“Christian perfection is one of the most distinctive doctrines of the Wesleyan tradition. John Wesley preached and taught and fought for it most of his life” (9). It was and is, perhaps, the most controversial of Wesley’s doctrines. He received much criticism for his commitment to it. Christian perfection is not so much about the individual being perfect as it is about the “work of divine grace that, through faith in Jesus Christ, restores the human soul, damaged by sin, to wholeness…and maturity in faith and love” (10). Christian perfection is another way of describing the love of God that fills and transforms us by grace through faith.
As individuals, small groups, and congregations across our annual conference utilize the resources in A Perfect Love to study Wesley’s work, they will be challenged to consider how God might use even the tensions and divisions we are experiencing in our lives, our churches, and our nation to help us understand the extent of the love we are invited into that transforms us as it becomes our “sole guiding principle and power of life” (10).

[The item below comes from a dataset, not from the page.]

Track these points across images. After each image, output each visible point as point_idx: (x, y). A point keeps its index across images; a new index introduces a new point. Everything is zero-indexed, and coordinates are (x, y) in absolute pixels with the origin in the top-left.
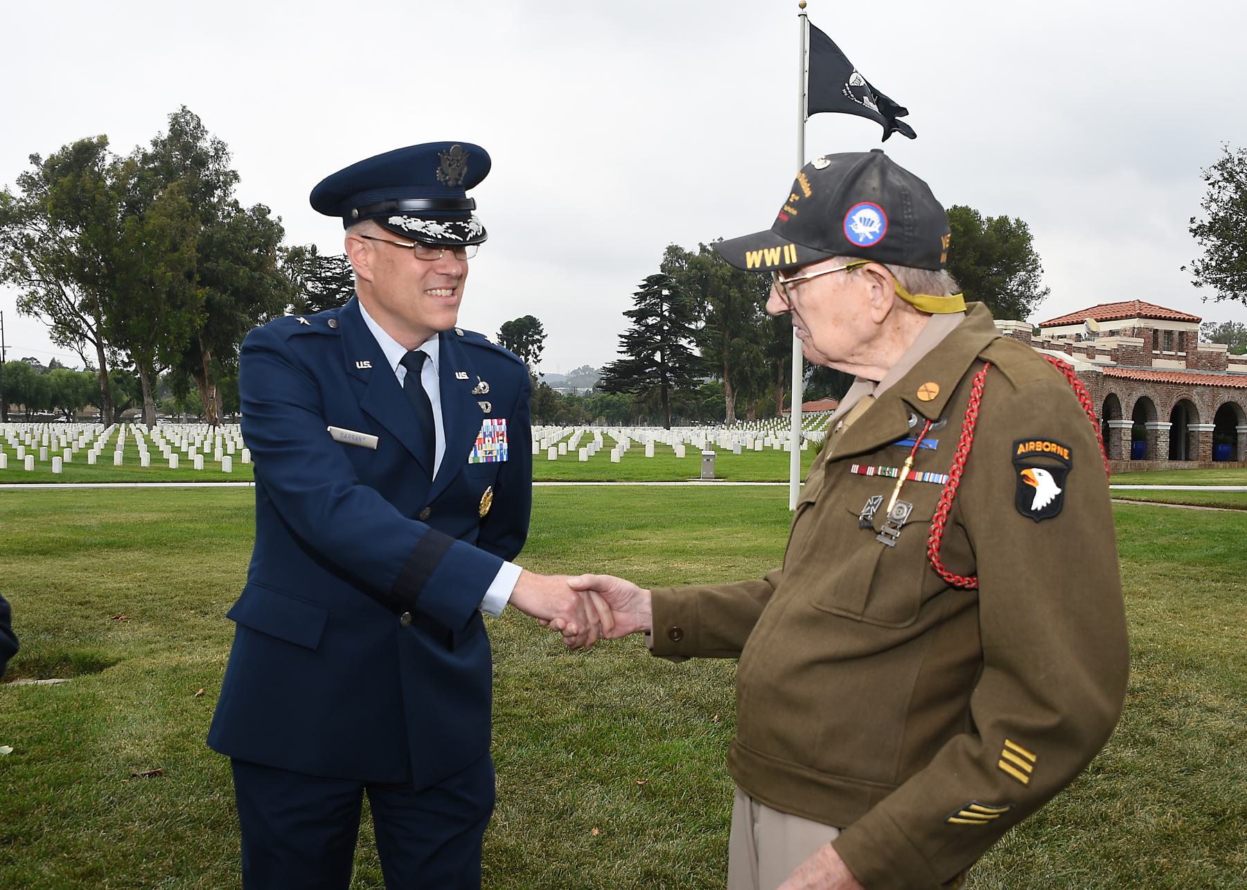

This series is built around the book A Perfect Love: Understanding John Wesley's A Plain Account of Christian Perfection, and includes:
- Worship Helps for 5 Sundays
- Sermon Seeds for 5 Sundays
- Small Group Discussion Questions for 4 weeks
- Weekly Videos by Bishop Palmer
More often than not, life’s journey feels like one step forward, two steps back. “When people hear the words ‘Christian’ and ‘perfection’ together, the word ‘Impossible’ immediately jumps to mind”(9).
Key Verse: Matthew 5:48 (CEB)
“Therefore, just as your heavenly Father is complete in showing love to everyone, so also you must be complete.”
God’s prevenient grace pursues us; God’s justifying grace redeems us; and God’s sanctifying grace refines us that we might become a whole, complete human being made in the image of God as revealed in Jesus Christ.
Key Verse: John 15:8 (CEB)
“My Father is glorified when you produce much fruit and in this way prove that you are my disciples.”
We were created by God for the sake of flourishing, of fully developing all our powers (intellectual, emotional, physical), of becoming a whole, complete human being made in the image of God as revealed in Jesus Christ. It is the perfect power of God’s perfect love that enables us to be all God created us to be.
Key Verse: Deuteronomy 6:5 (CEB)
“Love the LORD your God with all your heart, all your being, and all your strength.”
God’s version of perfection is not something to be achieved but to be received in a way that transforms.
Key Verse: 1 Corinthians 12:27 (CEB)
“You are the body of Christ and parts of each other.”
“Deeply held disagreements become the occasion to exercise love by openness to learning from one another” (132).
Key Verse: 1 Thessalonians 5:16-18 (CEB)
Prayer activates our creative response to God’s grace, compels us to love those we disagree with, orients our whole life toward God, teaches us to rely on God in all things, weaves us together as the body of Christ, and is made visible through our actions of serving God and neighbor.
Daily Reading Guide
Follow along with the four weeks of reading and reflection with your copy of A Perfect Love. For those who wish to dive even deeper may decide to take advantage of the resources found in the book for an 8-week study.
As we read Wesley’s account of Christian perfection alongside the theological reflections by Marjorie Hewitt Suchocki, we are reminded that our faith is a holy calling. John Wesley holds Methodists to the highest standard of grace, humility, and desiring nothing but God. He calls us to continue to grow in love and unity in Christ even when we find it difficult, even when we don’t agree, and even when we cannot find Christ in the other. In fact, he challenges us, this is when we should become most humble and remember that we need each member of the body to help us experience the perfect love of God.